What you will do – In the entries below, which lines run from the one containing "X122218700Y-33483100D03*" to the one containing "X62053600Y-36156000D03*"? Copy exactly those lines, ends included, and no others.

Entries supplied –
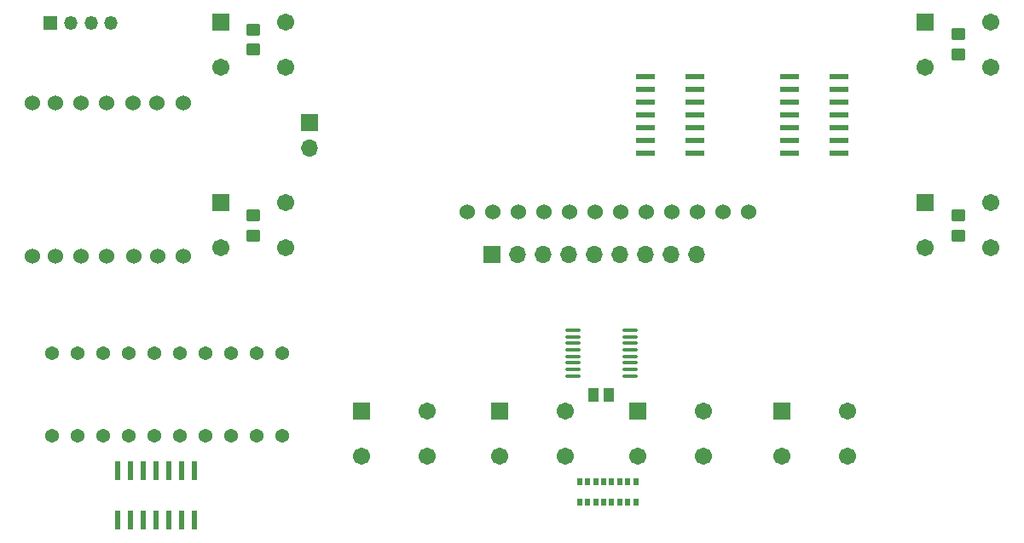
<source format=gbr>
%TF.GenerationSoftware,KiCad,Pcbnew,8.0.4*%
%TF.CreationDate,2024-11-14T23:53:26+02:00*%
%TF.ProjectId,sienikontrolleri,7369656e-696b-46f6-9e74-726f6c6c6572,rev?*%
%TF.SameCoordinates,Original*%
%TF.FileFunction,Soldermask,Bot*%
%TF.FilePolarity,Negative*%
%FSLAX46Y46*%
G04 Gerber Fmt 4.6, Leading zero omitted, Abs format (unit mm)*
G04 Created by KiCad (PCBNEW 8.0.4) date 2024-11-14 23:53:26*
%MOMM*%
%LPD*%
G01*
G04 APERTURE LIST*
G04 Aperture macros list*
%AMRoundRect*
0 Rectangle with rounded corners*
0 $1 Rounding radius*
0 $2 $3 $4 $5 $6 $7 $8 $9 X,Y pos of 4 corners*
0 Add a 4 corners polygon primitive as box body*
4,1,4,$2,$3,$4,$5,$6,$7,$8,$9,$2,$3,0*
0 Add four circle primitives for the rounded corners*
1,1,$1+$1,$2,$3*
1,1,$1+$1,$4,$5*
1,1,$1+$1,$6,$7*
1,1,$1+$1,$8,$9*
0 Add four rect primitives between the rounded corners*
20,1,$1+$1,$2,$3,$4,$5,0*
20,1,$1+$1,$4,$5,$6,$7,0*
20,1,$1+$1,$6,$7,$8,$9,0*
20,1,$1+$1,$8,$9,$2,$3,0*%
G04 Aperture macros list end*
%ADD10R,1.700000X1.700000*%
%ADD11O,1.700000X1.700000*%
%ADD12RoundRect,0.102000X-0.754000X-0.754000X0.754000X-0.754000X0.754000X0.754000X-0.754000X0.754000X0*%
%ADD13C,1.712000*%
%ADD14C,1.524000*%
%ADD15R,0.558800X1.981200*%
%ADD16RoundRect,0.250000X-0.450000X0.350000X-0.450000X-0.350000X0.450000X-0.350000X0.450000X0.350000X0*%
%ADD17R,1.981200X0.558800*%
%ADD18R,1.350000X1.350000*%
%ADD19O,1.350000X1.350000*%
%ADD20C,1.371600*%
%ADD21R,1.016000X1.397000*%
%ADD22RoundRect,0.100000X0.637500X0.100000X-0.637500X0.100000X-0.637500X-0.100000X0.637500X-0.100000X0*%
%ADD23R,0.558800X0.635000*%
G04 APERTURE END LIST*
D10*
%TO.C,J1*%
X92659200Y-51155600D03*
D11*
X95199200Y-51155600D03*
X97739200Y-51155600D03*
X100279200Y-51155600D03*
X102819200Y-51155600D03*
X105359200Y-51155600D03*
X107899200Y-51155600D03*
X110439200Y-51155600D03*
X112979200Y-51155600D03*
%TD*%
D12*
%TO.C,S6*%
X65732500Y-46043100D03*
D13*
X72232500Y-46043100D03*
X65732500Y-50543100D03*
X72232500Y-50543100D03*
%TD*%
D12*
%TO.C,S3*%
X107150000Y-66750000D03*
D13*
X113650000Y-66750000D03*
X107150000Y-71250000D03*
X113650000Y-71250000D03*
%TD*%
D12*
%TO.C,S4*%
X121450000Y-66750000D03*
D13*
X127950000Y-66750000D03*
X121450000Y-71250000D03*
X127950000Y-71250000D03*
%TD*%
D14*
%TO.C,DISP1*%
X90242500Y-46964100D03*
X92782500Y-46964100D03*
X95322500Y-46964100D03*
X97862500Y-46964100D03*
X100402500Y-46964100D03*
X102942500Y-46964100D03*
X105482500Y-46964100D03*
X108022500Y-46964100D03*
X110562500Y-46964100D03*
X113102500Y-46964100D03*
X115642500Y-46964100D03*
X118182500Y-46964100D03*
%TD*%
D12*
%TO.C,S1*%
X79750000Y-66750000D03*
D13*
X86250000Y-66750000D03*
X79750000Y-71250000D03*
X86250000Y-71250000D03*
%TD*%
D12*
%TO.C,S7*%
X135732500Y-28043100D03*
D13*
X142232500Y-28043100D03*
X135732500Y-32543100D03*
X142232500Y-32543100D03*
%TD*%
D12*
%TO.C,S5*%
X65732500Y-28043100D03*
D13*
X72232500Y-28043100D03*
X65732500Y-32543100D03*
X72232500Y-32543100D03*
%TD*%
D10*
%TO.C,J2*%
X74531500Y-38092100D03*
D11*
X74531500Y-40632100D03*
%TD*%
D12*
%TO.C,S8*%
X135732500Y-46043100D03*
D13*
X142232500Y-46043100D03*
X135732500Y-50543100D03*
X142232500Y-50543100D03*
%TD*%
D12*
%TO.C,S2*%
X93450000Y-66750000D03*
D13*
X99950000Y-66750000D03*
X93450000Y-71250000D03*
X99950000Y-71250000D03*
%TD*%
D15*
%TO.C,SREG1*%
X55549800Y-72694800D03*
X56819800Y-72694800D03*
X58089800Y-72694800D03*
X59359800Y-72694800D03*
X60629800Y-72694800D03*
X61899800Y-72694800D03*
X63169800Y-72694800D03*
X63169800Y-77622400D03*
X61899800Y-77622400D03*
X60629800Y-77622400D03*
X59359800Y-77622400D03*
X58089800Y-77622400D03*
X56819800Y-77622400D03*
X55549800Y-77622400D03*
%TD*%
D16*
%TO.C,R6*%
X138982500Y-47293100D03*
X138982500Y-49293100D03*
%TD*%
D17*
%TO.C,SREG3*%
X127146300Y-33483100D03*
X127146300Y-34753100D03*
X127146300Y-36023100D03*
X127146300Y-37293100D03*
X127146300Y-38563100D03*
X127146300Y-39833100D03*
X127146300Y-41103100D03*
X122218700Y-41103100D03*
X122218700Y-39833100D03*
X122218700Y-38563100D03*
X122218700Y-37293100D03*
X122218700Y-36023100D03*
X122218700Y-34753100D03*
X122218700Y-33483100D03*
%TD*%
D18*
%TO.C,GROOVE1*%
X48864000Y-28194000D03*
D19*
X50864000Y-28194000D03*
X52864000Y-28194000D03*
X54864000Y-28194000D03*
%TD*%
D14*
%TO.C,MCU1*%
X47013600Y-36156000D03*
X49340000Y-36156000D03*
X51880000Y-36156000D03*
X54420000Y-36156000D03*
X57013600Y-36156000D03*
X59434538Y-36156000D03*
X62053600Y-36156000D03*
X62053600Y-51396000D03*
X59513600Y-51396000D03*
X57092662Y-51396000D03*
X54420000Y-51396000D03*
X51880000Y-51396000D03*
X49340000Y-51396000D03*
X47013600Y-51396000D03*
%TD*%
D20*
%TO.C,LATCH1*%
X49000000Y-61000000D03*
X51540000Y-61000000D03*
X54080000Y-61000000D03*
X56620000Y-61000000D03*
X59160000Y-61000000D03*
X61700000Y-61000000D03*
X64240000Y-61000000D03*
X66780000Y-61000000D03*
X69320000Y-61000000D03*
X71860000Y-61000000D03*
X71860000Y-69255000D03*
X69320000Y-69255000D03*
X66780000Y-69255000D03*
X64240000Y-69255000D03*
X61700000Y-69255000D03*
X59160000Y-69255000D03*
X56620000Y-69255000D03*
X54080000Y-69255000D03*
X51540000Y-69255000D03*
X49000000Y-69255000D03*
%TD*%
D21*
%TO.C,R4*%
X104292400Y-65176400D03*
X102743000Y-65176400D03*
%TD*%
D16*
%TO.C,R9*%
X68982500Y-28830600D03*
X68982500Y-30830600D03*
%TD*%
D22*
%TO.C,EXP1*%
X106412500Y-58725000D03*
X106412500Y-59375000D03*
X106412500Y-60025000D03*
X106412500Y-60675000D03*
X106412500Y-61325000D03*
X106412500Y-61975000D03*
X106412500Y-62625000D03*
X106412500Y-63275000D03*
X100687500Y-63275000D03*
X100687500Y-62625000D03*
X100687500Y-61975000D03*
X100687500Y-61325000D03*
X100687500Y-60675000D03*
X100687500Y-60025000D03*
X100687500Y-59375000D03*
X100687500Y-58725000D03*
%TD*%
D23*
%TO.C,R3*%
X101372000Y-73787000D03*
X102172000Y-73787000D03*
X102971999Y-73787000D03*
X103772000Y-73787000D03*
X104571998Y-73787000D03*
X105371999Y-73787000D03*
X106172000Y-73787000D03*
X106971998Y-73787000D03*
X106971998Y-75869800D03*
X106171998Y-75869800D03*
X105371999Y-75869800D03*
X104571998Y-75869800D03*
X103772000Y-75869800D03*
X102971999Y-75869800D03*
X102171998Y-75869800D03*
X101372000Y-75869800D03*
%TD*%
D16*
%TO.C,R7*%
X138982500Y-29293100D03*
X138982500Y-31293100D03*
%TD*%
%TO.C,R8*%
X68982500Y-47293100D03*
X68982500Y-49293100D03*
%TD*%
D17*
%TO.C,SREG2*%
X112846300Y-33483100D03*
X112846300Y-34753100D03*
X112846300Y-36023100D03*
X112846300Y-37293100D03*
X112846300Y-38563100D03*
X112846300Y-39833100D03*
X112846300Y-41103100D03*
X107918700Y-41103100D03*
X107918700Y-39833100D03*
X107918700Y-38563100D03*
X107918700Y-37293100D03*
X107918700Y-36023100D03*
X107918700Y-34753100D03*
X107918700Y-33483100D03*
%TD*%
M02*

</source>
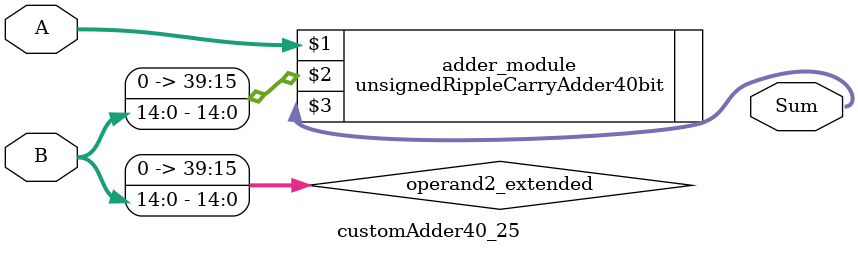
<source format=v>
module customAdder40_25(
                        input [39 : 0] A,
                        input [14 : 0] B,
                        
                        output [40 : 0] Sum
                );

        wire [39 : 0] operand2_extended;
        
        assign operand2_extended =  {25'b0, B};
        
        unsignedRippleCarryAdder40bit adder_module(
            A,
            operand2_extended,
            Sum
        );
        
        endmodule
        
</source>
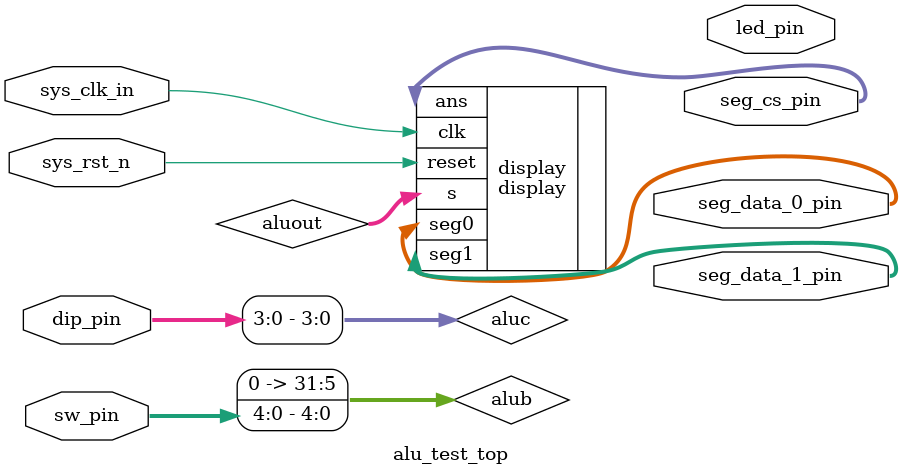
<source format=v>
`timescale 1ns / 1ps


module alu_test_top(
    input sys_rst_n, //globle reset,active low, 
    input sys_clk_in, //board system clock,100MHz
    input [4:0] sw_pin,//sw_pin4 to sw_pin0
    input [4:0] dip_pin,//dip_pin4 to dip_pin0
    output [7:0] seg_data_0_pin, //output DP1,G1,F1,E1,D1,C1,B1,A1, left
    output [7:0] seg_data_1_pin, //output DP0,G0,F0,E0,D0,C0,B0,A0,  right
    output [7:0] seg_cs_pin, //DN1_K4,DN1_K3,DN1_K2,DN1_K0,DN0_K4,DN0_K3,DN0_K2,DN0_K1 left to right
    output [0:15] led_pin
     );

wire clock_1s,zero;
wire [31:0] aluout;

wire[31:0] alub = {27'b0,sw_pin[4:0]};
wire [3:0] aluc = dip_pin[3:0]; 



//例化alu





//例化display
display display(
  .clk(sys_clk_in),
  .reset(sys_rst_n),
  .s(aluout),
  .seg0(seg_data_0_pin),
  .seg1(seg_data_1_pin),
  .ans(seg_cs_pin)
    );


endmodule

</source>
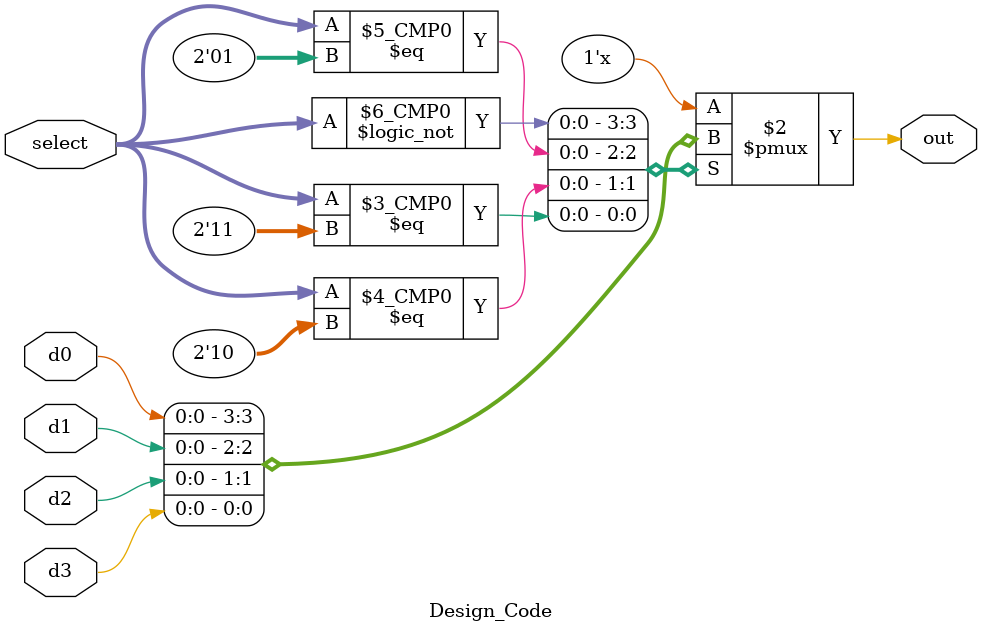
<source format=v>
module Design_Code(
input  d0,d1,d2,d3,  //四路输入
input [1:0] select,		  //两路选择信号
output reg  out
);
always @(*) 					//有任何改变都要执行
	begin
		case(select)			//选择语句
		2'b00:out=d0;			
		2'b01:out=d1;
		2'b10:out=d2;
		2'b11:out=d3;
		default:out=1'b1;
		endcase
	end
endmodule

</source>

Task solution –
X122218700Y-33483100D03*
%TD*%
D18*
%TO.C,GROOVE1*%
X48864000Y-28194000D03*
D19*
X50864000Y-28194000D03*
X52864000Y-28194000D03*
X54864000Y-28194000D03*
%TD*%
D14*
%TO.C,MCU1*%
X47013600Y-36156000D03*
X49340000Y-36156000D03*
X51880000Y-36156000D03*
X54420000Y-36156000D03*
X57013600Y-36156000D03*
X59434538Y-36156000D03*
X62053600Y-36156000D03*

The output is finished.